Ale Dolg tylko przytaknął ojcu.

Doszedłszy na szczyt wzniesienia mieli pewność, że są we właściwym miejscu. Wiatr jakby wstrzymał oddech.

Konie, które zostawili u wejścia do labiryntu wietrzejących skał, parsknęły krótko i ucichły. Nero od łba do ogona nastroszył ciemną sierść i stał znieruchomiały, obserwując wszystko uważnie okrągłymi jak talarki ślepiami.

Ludzie ledwie śmieli oddychać. Nigdy jeszcze nie doświadczyli podobnego nastroju. Ktoś czekał… czekał…

Dolg, niezwykle spięty, pobielał na twarzy.

– Spróbuj ty, Villemannie!

Młodszy brat, dziewiętnastolatek, popatrzył na niego z wdzięcznością. Villemann wyrósł na wspaniałego człowieka, pomyślał wzruszony Dolg. Tylko on sam o tym nie wie.
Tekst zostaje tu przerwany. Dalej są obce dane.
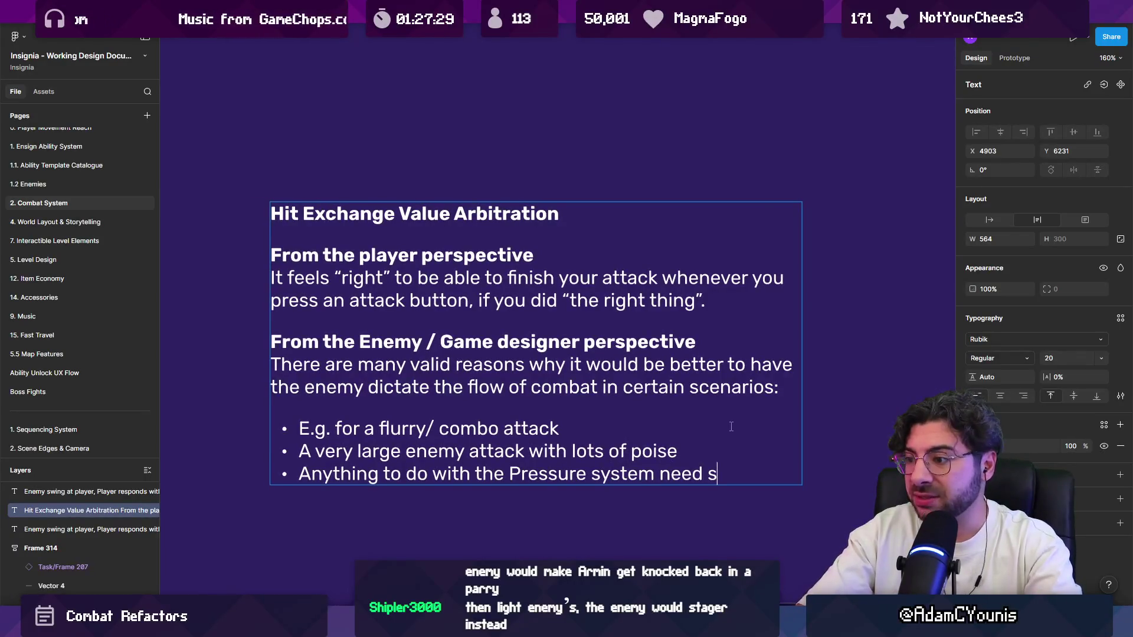
pyautogui.press('BackSpace')
pyautogui.press('BackSpace')
pyautogui.write('s to support this')
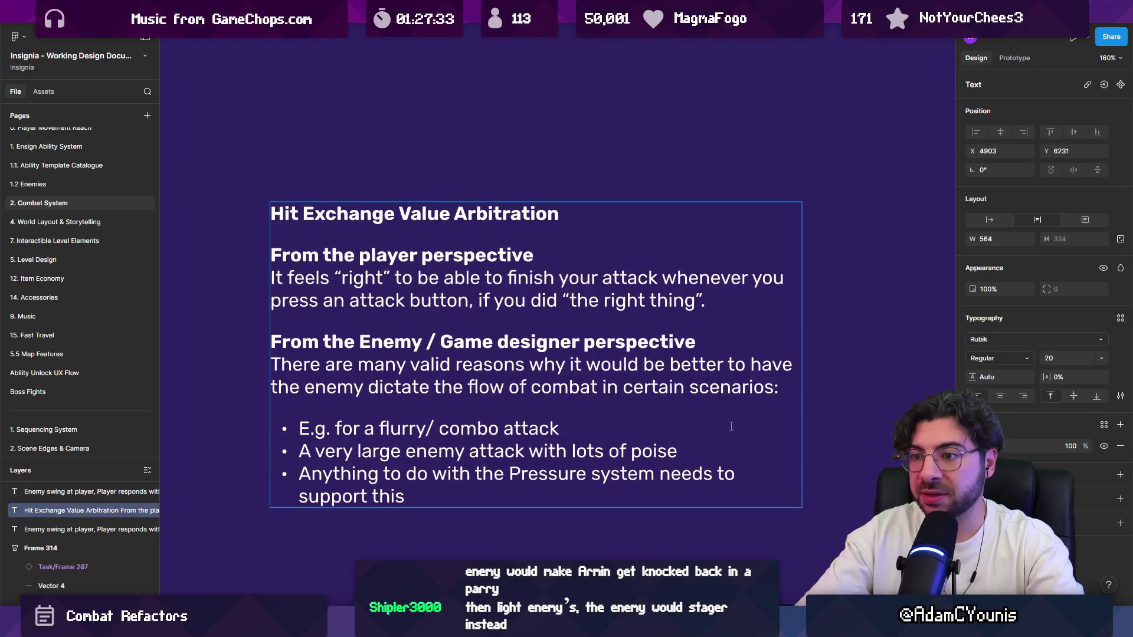
pyautogui.press('Return')
pyautogui.press('Return')
pyautogui.press('Return')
Czuje się rodzinnym błaznem, zwłaszcza przy nas, ojcu i mnie, obdarzonych nadprzyrodzonymi zdolnościami. A przecież Villemann i Taran mają tyle innych dobrych cech, radość życiu, głód wiedzy, energię i wytrwałość. I oboje są tak bardzo urodziwi! Villemann jedyny w rodzinie ma jasne włosy, przynajmniej czasami, bo często wydaje się, że błyszczą w nich wszystkie kolory tęczy. Kiedy był dzieckiem, słynął z tego, że włosy sterczały mu na wszystkie strony, podkreślając jeszcze żywiołowość bijącą z oczu. Teraz wiją się z większym dostojeństwem, ale trudno nazwać chłopaka dorosłym i poważnym! Nie przy tych błyszczących niebieskich oczach, które odziedziczył po matce, wesoło zadartym nosie i ustach, zawsze gotowych do śmiechu. Tak bardzo go kocham!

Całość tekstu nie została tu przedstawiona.